■ TEXTE À LIRE:
..............................

Il y a du funk, à la pelle, de “Loose Lips” qui joue sur la frontière avec le feeling d’un Jimi Hendrix à “Clit Eastwood” qui cherche la folie d’un Red Hot époque Freaky Styley. Les boucles sont maîtrisées, les arguments massifs et comme dans ce dernier cas cela vire même à la sauvagerie orgasmique.
Ne nous méprenons pas pour autant, il n’y a pas de tricherie dans le nom Blues Weiser, ça fleure le blues rock (ou power blues selon les écoles). Aussi sensuel qu’un Popa Chubby sur “The Grass” et glissant vers le proto métal zeppelinesque sur “No Input” dont la structure est indéniablement blues. (Entre la rythmique et l’écho de la gratte qui joue le solo tout en finesse, c’est un rendu impeccable)
Le virage s’opère sur “Echoes of Oblivion” avec un pysch moderne teinté de grunge dans son dernier tiers, le titre se complète agréablement avec “Impact of Aviation” qui permet de rentrer dans le vif du sujet avec des mélodies profondes et puissantes qui ronronnent stoner pych de bon aloi.

..............................

(Contenu transcrit des pages)
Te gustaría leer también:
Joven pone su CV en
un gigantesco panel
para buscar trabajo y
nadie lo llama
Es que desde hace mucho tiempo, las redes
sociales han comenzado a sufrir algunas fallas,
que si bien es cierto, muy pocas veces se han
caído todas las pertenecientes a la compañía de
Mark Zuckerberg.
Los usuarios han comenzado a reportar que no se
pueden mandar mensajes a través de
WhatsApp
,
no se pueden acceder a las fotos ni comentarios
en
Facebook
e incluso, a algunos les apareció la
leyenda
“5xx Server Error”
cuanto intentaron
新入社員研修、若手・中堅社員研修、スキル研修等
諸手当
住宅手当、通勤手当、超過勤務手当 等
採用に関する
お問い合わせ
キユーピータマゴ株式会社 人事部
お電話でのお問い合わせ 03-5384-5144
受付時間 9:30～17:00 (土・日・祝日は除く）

..............................

■ CONSIGNE:
Résumez le texte à lire en deux phrases.

■ CORRIGÉ:
Le funk abonde, de « Loose Lips », proche du feeling de Jimi Hendrix, à « Clit Eastwood », qui vire à la sauvagerie orgasmique, mais le nom Blues Weiser ne triche pas : cela fleure le blues rock, sensuel sur « The Grass » et glissant vers le proto métal zeppelinesque sur « No Input ». Le virage s'opère avec « Echoes of Oblivion », un psych moderne teinté de grunge dans son dernier tiers, que complète « Impact of Aviation » et ses mélodies profondes et puissantes.